In response to growing pressure from the government, RTHK’s director of broadcasting, Leung Ka-wing, told reporters to avoid reiterating the slogans from the pro-democracy protests, according to sources close to the event, the Financial Times reported. The government-funded broadcaster has been facing push back for covering the pro-democracy protests. Some Hongkongers feel the city should sever ties with mainland China.
The journalists were also instructed to stop capturing the paraphernalia of the protesters, particularly during live coverage.
A producer with the broadcaster said, “The situation is so severe now . . . I will only include mention of sensitive topics if it is really necessary.”
Another reporter said, “I avoid interviewing people who have a pro-independence stance, even if the interview may not need to touch on their political views.”
However, RTHK’s head of corporate communications, Amen Ng, told FT that Leung had not instructed reporters to stop covering the protests. “He had reiterated many times in the past that RTHK should not be used as a platform to advocate Hong Kong independence while news reporting on such issues would be handled as usual,” Amen Ng said.

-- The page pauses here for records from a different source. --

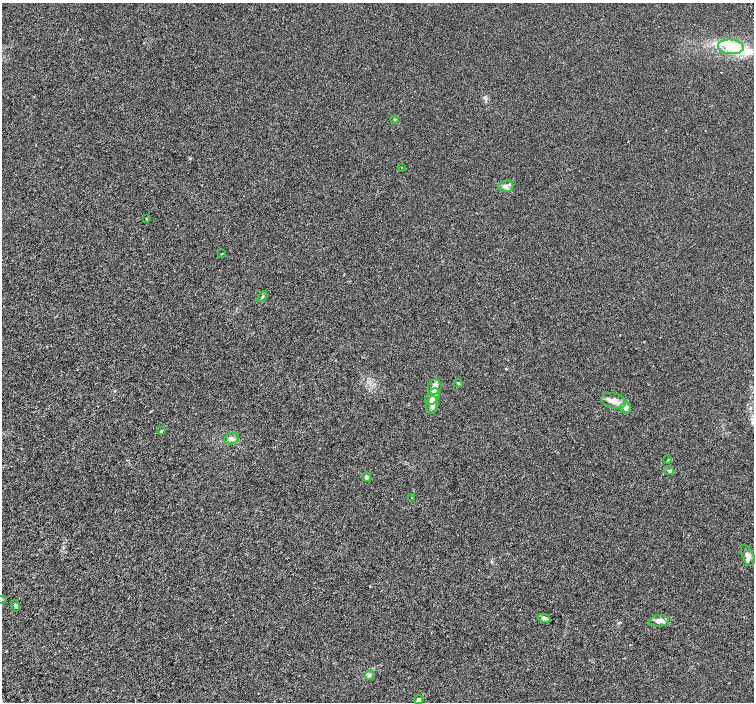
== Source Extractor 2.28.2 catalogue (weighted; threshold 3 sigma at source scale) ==
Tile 7 of 4 x 4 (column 3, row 2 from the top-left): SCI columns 3012-4514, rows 3003-4402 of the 6018 x 5941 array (HDU 1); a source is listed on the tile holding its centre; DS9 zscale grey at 2 x 2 block average (1 PNG px = mean of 2 x 2 image px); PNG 756 x 704 px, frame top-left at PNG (2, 3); each listed source drawn as its Kron ellipse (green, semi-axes under 4 px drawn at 4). Shown black and unused: <1% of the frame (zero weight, under 3 of 6 exposures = <1% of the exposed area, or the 3 px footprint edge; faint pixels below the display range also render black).
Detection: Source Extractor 2.28.2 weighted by HDU 2 'WHT'; one run over the whole footprint, this tile lists its part. Background 0.00109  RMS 0.0016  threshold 0.00665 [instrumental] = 3 sigma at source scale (4.09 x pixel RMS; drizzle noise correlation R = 1.36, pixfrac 0.8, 0.0396/0.0396 arcsec/px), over >= 5 px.
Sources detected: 31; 5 inside a brighter listed object's ellipse — not listed separately; the other 26 listed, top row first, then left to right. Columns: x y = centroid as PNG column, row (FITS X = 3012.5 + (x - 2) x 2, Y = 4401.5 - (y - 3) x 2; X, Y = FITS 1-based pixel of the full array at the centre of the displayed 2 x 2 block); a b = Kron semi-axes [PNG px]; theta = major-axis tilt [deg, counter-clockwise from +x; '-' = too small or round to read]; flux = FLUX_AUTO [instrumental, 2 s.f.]
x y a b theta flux
731 47 13 7 -5 5.6
395 120 3 2 - 0.19
401 167 2 2 - 0.12
506 186 7 5 1 1.4
147 219 2 2 - 0.27
222 254 3 2 - 0.15
262 297 6 2 51 0.38
458 383 4 3 - 0.37
435 387 8 6 75 1.7
433 397 9 6 59 2.2
613 401 12 7 -12 3
432 405 9 6 84 1.8
626 408 5 5 - 1.4
161 431 3 3 - 0.29
232 439 7 5 20 1.1
668 460 3 2 - 0.18
669 471 5 2 - 0.4
367 477 5 4 - 0.55
412 497 2 2 - 0.22
748 556 11 5 -63 1.7
2 600 2 2 - 0.12
16 606 6 3 -79 0.52
544 618 6 4 -14 0.9
659 621 10 5 4 2.3
369 675 5 4 - 0.55
419 700 4 3 - 0.8
Isophote crosses this tile's border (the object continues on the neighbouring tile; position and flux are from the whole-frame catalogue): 1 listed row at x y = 2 600
Diffuse or blended objects may show on this block-average render without a row.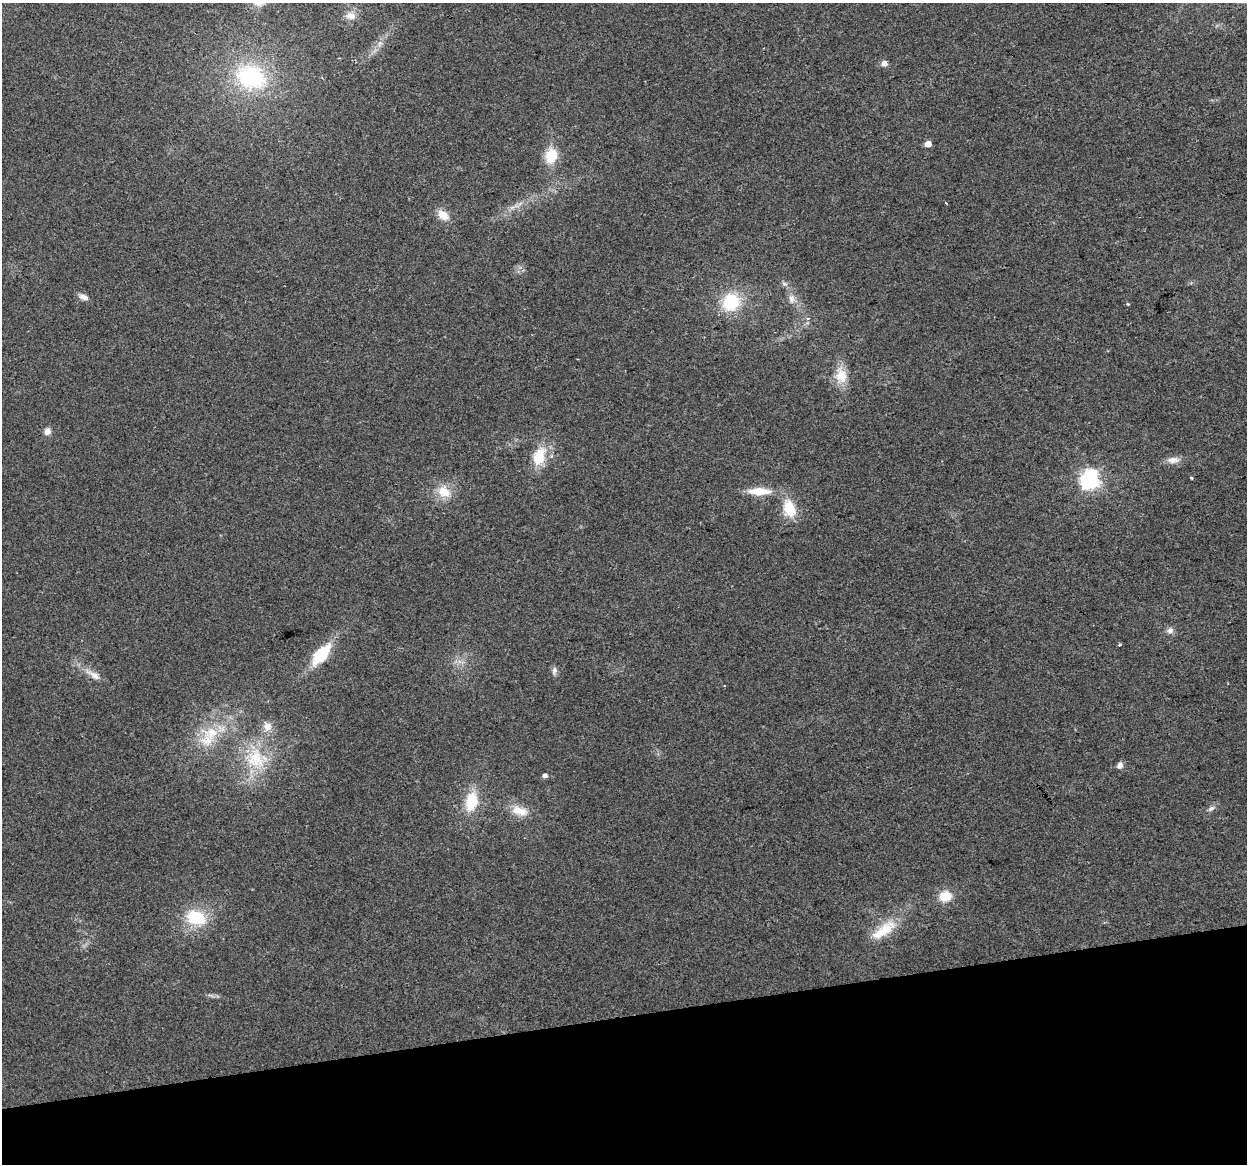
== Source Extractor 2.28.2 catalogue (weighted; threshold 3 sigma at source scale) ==
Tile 14 of 4 x 4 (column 2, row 4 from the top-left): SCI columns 1246-2490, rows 81-1242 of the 4980 x 4762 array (HDU 1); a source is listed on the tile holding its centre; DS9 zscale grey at full resolution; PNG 1249 x 1166 px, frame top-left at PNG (2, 3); no overlay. Shown black and unused: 13% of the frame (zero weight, under 2 of 3 exposures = <1% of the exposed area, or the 3 px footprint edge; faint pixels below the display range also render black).
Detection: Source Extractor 2.28.2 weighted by HDU 2 'WHT'; one run over the whole footprint, this tile lists its part. Background 0.0471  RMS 0.0068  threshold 0.0305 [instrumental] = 3 sigma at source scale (4.5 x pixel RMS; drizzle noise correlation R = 1.50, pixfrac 1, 0.0396/0.0396 arcsec/px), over >= 5 px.
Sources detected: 39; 1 inside a brighter listed object's ellipse — not listed separately; the other 38 listed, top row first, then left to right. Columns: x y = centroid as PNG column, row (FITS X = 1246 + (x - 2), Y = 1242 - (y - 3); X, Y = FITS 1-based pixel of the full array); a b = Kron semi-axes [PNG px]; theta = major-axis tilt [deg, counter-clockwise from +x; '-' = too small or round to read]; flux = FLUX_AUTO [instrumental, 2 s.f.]
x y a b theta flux
350 16 15 11 -10 6.4
380 43 9 5 59 2.6
884 63 6 5 - 4.8
251 77 40 31 -21 68
928 144 5 5 - 6.8
551 156 17 13 81 17
443 215 15 9 -42 8.2
784 284 8 4 -9 1.5
84 297 13 7 -18 3.5
791 299 14 8 -89 4.7
731 302 21 19 44 31
1128 304 5 3 - 0.6
807 319 6 4 1 1.5
841 375 21 14 -84 14
47 431 9 8 - 3.7
539 456 23 14 71 20
1173 460 18 8 5 5.3
1191 477 3 3 - 2.2
1089 480 7 7 - 310
759 491 24 8 -1 16
444 492 19 16 -38 13
789 508 21 14 -71 18
1170 630 9 8 - 3
1119 645 3 3 - 1.4
321 654 31 14 49 25
554 670 10 7 79 2.4
94 675 25 8 -32 7.3
267 726 13 12 - 6.3
211 733 28 17 -2 23
255 758 34 27 -57 37
1120 765 8 7 - 2.9
545 775 5 4 - 2.6
471 801 21 12 77 23
1211 808 11 5 37 2.3
520 811 24 12 -16 11
945 896 17 14 13 11
196 918 25 18 -16 28
883 930 42 14 35 19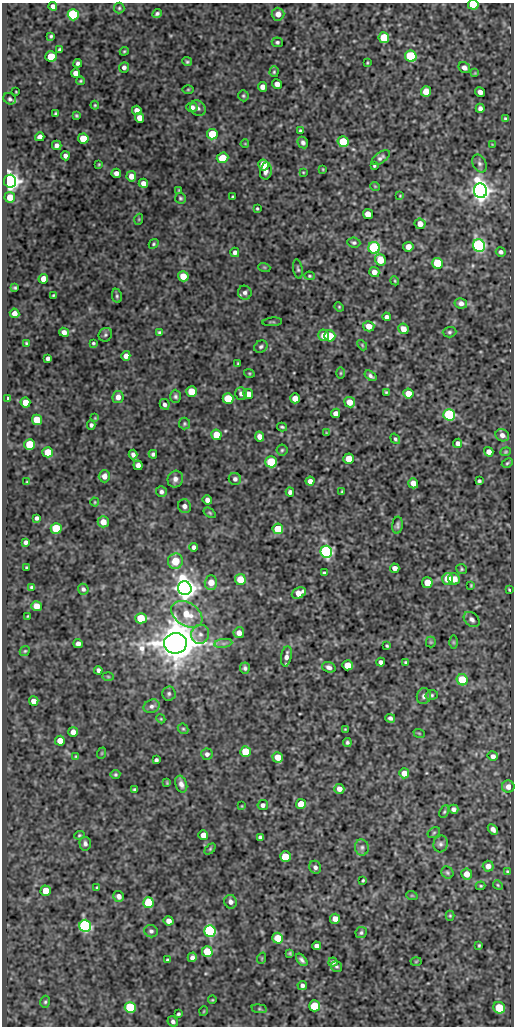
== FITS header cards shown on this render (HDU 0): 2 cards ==
NAXIS1  =                  512
NAXIS2  =                 1024

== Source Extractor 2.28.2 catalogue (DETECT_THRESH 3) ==
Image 512 x 1024 px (HDU 0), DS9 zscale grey, 1 PNG px = 1 image px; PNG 516 x 1028 px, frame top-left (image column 1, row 1024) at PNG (2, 3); each listed source drawn as its Kron ellipse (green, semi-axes under 4 px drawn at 4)
Background 88.5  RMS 0.59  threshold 1.77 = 3 sigma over >= 5 px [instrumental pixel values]
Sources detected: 299; all 299 listed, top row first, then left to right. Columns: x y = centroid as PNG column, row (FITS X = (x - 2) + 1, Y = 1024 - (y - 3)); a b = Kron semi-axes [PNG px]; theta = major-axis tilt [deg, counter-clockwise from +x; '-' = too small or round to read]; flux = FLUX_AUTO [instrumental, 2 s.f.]
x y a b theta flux
473 5 5 5 - 1400
53 6 4 4 - 150
119 8 5 5 - 62
157 14 5 3 - 90
278 14 6 6 - 310
73 15 5 5 - 5000
51 36 3 3 - 60
384 38 5 5 - 1900
277 42 5 5 - 74
60 50 4 3 - 85
124 51 4 4 - 45
51 56 6 5 - 810
411 56 6 5 - 4400
187 62 5 4 - 65
78 63 4 4 - 98
367 63 3 2 - 35
124 67 5 5 - 130
464 68 6 5 - 170
274 72 5 4 - 54
76 73 4 4 - 260
475 73 4 4 - 34
81 81 4 3 - 46
277 84 5 4 - 260
262 87 5 4 - 250
188 89 6 4 1 41
426 91 5 5 - 630
16 92 3 2 - 23
480 92 5 4 - 180
243 96 6 5 - 63
10 99 6 5 - 73
95 105 4 4 - 41
192 107 5 4 - 160
198 108 8 7 - 140
480 108 4 4 - 130
137 110 5 4 - 240
56 114 3 3 - 60
76 116 3 3 - 52
139 118 5 4 - 340
505 119 3 3 - 62
300 131 3 3 - 63
212 134 5 5 - 1600
40 137 5 4 - 220
83 139 5 5 - 1100
303 142 6 5 - 110
343 142 5 5 - 2300
245 144 4 2 - 28
492 144 4 2 - 26
57 145 5 4 - 140
65 156 4 4 - 150
222 158 6 5 - 760
381 158 10 5 35 120
99 164 4 3 - 39
480 164 9 6 -64 130
263 165 5 5 - 750
374 166 3 3 - 50
323 169 3 3 - 36
266 171 8 6 79 200
303 172 4 3 - 33
116 173 5 4 - 190
131 176 5 5 - 330
10 181 6 6 - 26000
143 183 5 4 - 230
375 186 5 3 - 31
179 190 3 3 - 34
480 191 7 6 - 35000
400 196 4 3 - 31
10 197 5 5 - 500
233 197 3 3 - 56
180 198 5 5 - 66
257 208 3 3 - 48
368 214 5 5 - 360
139 219 5 3 - 40
420 224 5 5 - 290
354 243 6 5 - 84
154 244 5 4 - 52
479 245 6 6 - 9600
408 247 5 5 - 300
374 248 6 5 - 5700
235 252 5 4 - 120
501 252 5 4 - 100
380 260 6 5 - 810
438 263 5 5 - 2100
264 267 6 4 -18 47
298 269 10 4 -80 78
374 272 5 5 - 240
183 276 5 5 - 540
309 276 5 4 - 56
43 279 5 5 - 390
395 281 4 3 - 38
15 288 4 4 - 57
245 293 7 6 - 130
53 295 3 3 - 47
117 296 7 5 -81 73
461 303 6 5 - 180
339 307 5 4 - 43
15 313 5 4 - 250
387 317 4 4 - 120
272 322 10 2 4 43
369 326 5 5 - 380
403 329 5 5 - 330
64 332 5 4 - 190
449 332 7 5 2 82
160 333 4 4 - 77
105 335 7 6 - 80
324 335 5 5 - 340
330 336 5 5 - 870
26 343 4 4 - 46
93 343 3 3 - 54
362 345 6 3 -47 44
261 347 7 5 32 87
126 356 5 4 - 230
48 358 4 4 - 120
238 364 4 3 - 45
249 373 5 3 - 43
340 373 5 3 - 41
370 376 7 4 -35 110
191 392 5 5 - 870
386 392 4 3 - 52
241 394 6 5 - 120
248 394 5 5 - 380
408 394 5 5 - 520
175 396 6 5 - 96
118 397 6 6 - 270
295 398 5 5 - 340
8 399 4 3 - 95
228 399 5 5 - 1400
350 402 5 5 - 490
25 403 5 5 - 470
165 404 5 4 - 120
335 413 5 4 - 200
449 415 6 5 - 5500
95 418 4 4 - 42
37 420 5 5 - 1400
184 424 6 5 - 62
91 425 4 4 - 96
282 427 5 3 - 60
327 433 4 4 - 40
216 435 5 5 - 840
502 435 7 6 - 180
260 437 5 4 - 240
395 439 6 4 -54 70
458 443 4 4 - 160
30 445 5 5 - 2700
282 450 5 5 - 67
48 452 5 5 - 1100
489 452 5 4 - 240
506 452 5 4 - 47
153 454 4 4 - 81
133 455 5 4 - 120
349 459 5 5 - 500
271 462 6 5 - 2300
507 463 6 4 28 56
138 465 5 4 - 170
104 476 6 5 - 260
175 479 8 7 - 190
235 479 6 6 - 120
310 481 4 4 - 190
479 481 4 3 - 68
27 482 3 3 - 43
413 483 5 4 - 340
161 492 5 5 - 120
290 492 4 4 - 120
342 492 3 3 - 49
207 500 5 4 - 180
95 502 4 4 - 38
184 506 7 6 - 180
210 513 7 3 -36 48
37 518 4 4 - 110
103 522 5 5 - 410
397 525 8 5 84 110
56 528 5 5 - 2200
278 529 5 5 - 1400
26 542 4 3 - 120
194 547 4 4 - 110
326 552 6 6 - 11000
175 561 8 7 - 690
27 568 3 3 - 69
395 568 5 4 - 190
461 569 5 5 - 55
324 573 4 3 - 68
240 579 5 5 - 780
448 579 6 5 - 640
454 579 6 5 - 400
211 583 7 6 - 480
427 583 5 5 - 660
471 585 4 3 - 41
32 587 4 4 - 71
185 588 7 6 - 41000
83 589 5 5 - 100
509 590 4 2 - 41
299 593 7 5 26 420
36 606 5 5 - 480
187 614 17 11 -33 850
27 616 3 2 - 29
141 618 6 5 - 1400
472 619 9 6 -42 140
239 633 5 5 - 270
200 634 9 9 - 260
431 642 5 5 - 47
453 642 6 4 -90 58
175 643 11 10 - 130000
223 643 9 4 8 110
78 644 4 4 - 180
387 646 4 3 - 53
25 651 5 4 - 56
286 656 10 5 80 210
381 662 4 4 - 140
405 662 4 3 - 50
347 665 5 5 - 630
329 667 7 5 -19 140
245 668 5 5 - 91
98 670 4 4 - 110
108 677 6 4 -2 47
462 680 5 5 - 1300
169 693 7 7 - 97
432 695 6 5 - 70
424 696 8 7 - 140
34 701 5 4 - 270
152 706 8 6 24 140
390 718 5 4 - 110
161 719 4 3 - 37
183 729 6 5 - 58
345 729 3 3 - 33
73 732 5 5 - 260
419 733 6 3 -19 36
60 741 5 5 - 440
347 742 4 3 - 75
245 752 5 5 - 1200
102 753 6 3 71 41
207 754 6 5 - 140
76 756 4 3 - 37
493 756 5 5 - 140
278 757 5 5 - 510
156 760 4 4 - 94
404 773 5 5 - 340
115 775 5 5 - 61
167 783 4 2 - 39
181 784 9 5 -71 180
508 787 6 6 - 240
339 789 5 5 - 240
135 790 4 3 - 71
301 804 5 5 - 840
263 805 5 5 - 130
242 806 4 2 - 26
454 809 4 4 - 120
444 812 6 3 63 52
493 829 6 4 -43 150
434 833 7 5 31 63
79 835 5 4 - 51
203 835 5 5 - 370
260 837 4 4 - 80
85 844 7 5 -86 120
441 844 8 7 - 130
362 847 8 7 - 130
210 849 6 4 46 52
285 857 5 5 - 1300
488 866 5 5 - 230
315 867 6 5 - 140
447 872 6 5 - 71
508 872 4 3 - 63
467 874 5 5 - 380
363 880 3 3 - 46
498 885 5 4 - 50
481 886 5 3 - 51
97 888 4 3 - 48
46 891 5 5 - 800
119 896 5 5 - 190
412 896 6 3 -19 38
230 902 7 6 - 170
148 903 5 5 - 1800
450 916 5 4 - 46
335 919 5 5 - 280
169 921 5 4 - 250
85 926 6 6 - 9000
151 931 6 6 - 110
210 931 6 5 - 6300
361 933 6 5 - 78
278 938 5 5 - 850
479 945 4 3 - 53
316 946 4 4 - 150
207 952 5 5 - 1400
290 953 3 3 - 50
192 957 5 4 - 150
262 958 6 3 72 38
168 960 4 3 - 70
302 960 7 4 -50 120
416 961 5 3 - 35
333 962 4 4 - 110
336 966 5 5 - 65
302 985 5 4 - 120
212 1000 4 3 - 37
45 1002 6 4 75 69
314 1006 5 5 - 1900
130 1008 5 5 - 3300
499 1008 6 5 - 1100
259 1009 8 4 -8 58
204 1011 5 3 - 32
178 1014 3 3 - 64
173 1021 5 5 - 110
At the frame edge (FLAGS 8, measured only in part): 1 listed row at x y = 473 5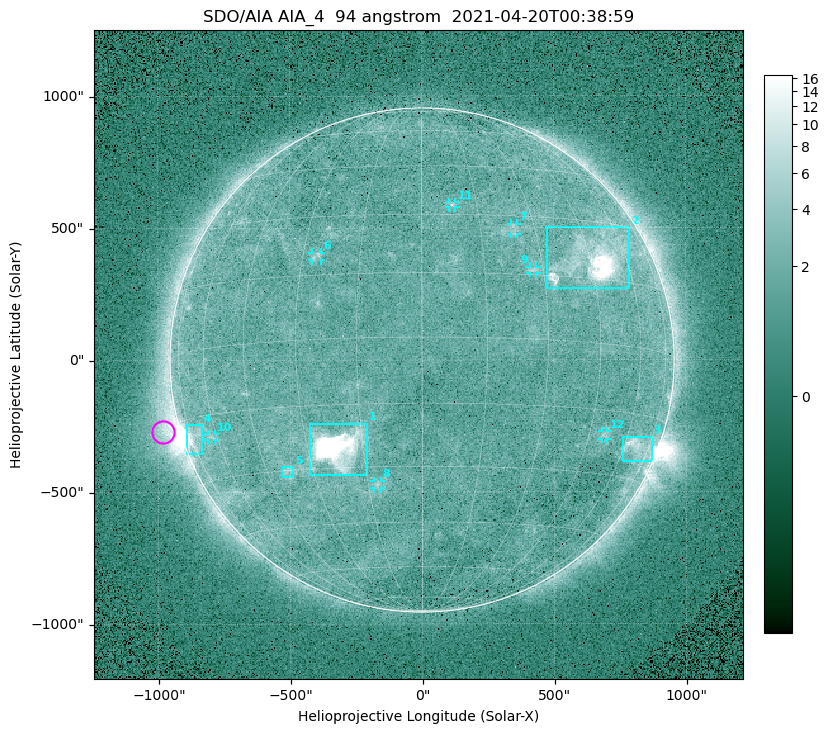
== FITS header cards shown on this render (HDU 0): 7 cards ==
TELESCOP= 'SDO/AIA '
INSTRUME= 'AIA_4   '
WAVELNTH=                   94
WAVEUNIT= 'angstrom'
DATE-OBS= '2021-04-20T00:38:59.12'
CTYPE1  = 'HPLN-TAN'
CTYPE2  = 'HPLT-TAN'

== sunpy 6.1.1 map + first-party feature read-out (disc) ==
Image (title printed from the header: SDO/AIA AIA_4  94 angstrom  2021-04-20T00:38:59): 512 x 512 px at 4.8 arcsec/px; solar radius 955 arcsec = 199 px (full disc in frame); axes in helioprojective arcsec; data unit not stated in the header (colour bar unlabelled)
Orientation: roll -0.138 deg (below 1 deg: not rotated)
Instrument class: DISC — disc imager (sunpy class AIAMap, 94 A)
Bright regions (active regions / flare kernels): reference = the median radial profile (limb darkening/brightening removed); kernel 5 px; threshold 5 sigma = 2.38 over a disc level ~1.71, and >= 1.15x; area >= 9 px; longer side >= 5 px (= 24 arcsec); searched inside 0.97 R_sun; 12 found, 12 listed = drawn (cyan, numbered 1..; 7 of them under ~33 arcsec drawn as corner ticks so the feature stays visible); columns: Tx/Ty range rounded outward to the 10 arcsec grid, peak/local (2 s.f.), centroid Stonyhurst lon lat
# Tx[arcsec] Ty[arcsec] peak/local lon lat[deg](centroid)
1 -430..-210 -440..-240 323 -22 -25
2 470..790 270..500 29 +46 +20
3 760..870 -390..-290 4.8 +67 -22
4 -900..-830 -360..-240 7.3 -73 -20
5 -530..-490 -440..-400 3 -38 -30
6 -420..-380 380..410 3 -26 +20
7 340..370 470..520 2.7 +24 +26
8 -180..-160 -490..-450 3 -12 -35
9 410..440 330..360 2.8 +27 +16
10 -810..-780 -300..-280 2.7 -63 -20
11 100..130 580..600 2.9 +8 +33
12 680..700 -300..-270 2.9 +51 -21
Off-limb structures (1.02-1.3 R_sun): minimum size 50 px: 6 found; the strongest spans PA ~90..115 deg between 1.02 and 1.22 R_sun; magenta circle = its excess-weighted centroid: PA ~105 deg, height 1.07 R_sun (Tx ~-980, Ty ~-270 arcsec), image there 4.7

The city’s leader, who is widely unpopular for his pro-Beijing agendas, Carrie Lam launched an investigation to review the management and operations of RTHK. Soon after, the deputy director Kirindi Chan resigned.
Last week RTHK announced it would not continue airing the Headliner, a political satire show. That was after the Communications authority ruled that an episode aired in February indeed insulted the police as the city’s police chief claimed.
These attacks on RTHK, plus the new security law could turn RTHK from an editorially independent broadcaster to something that looks like the government-censored media companies of mainland China.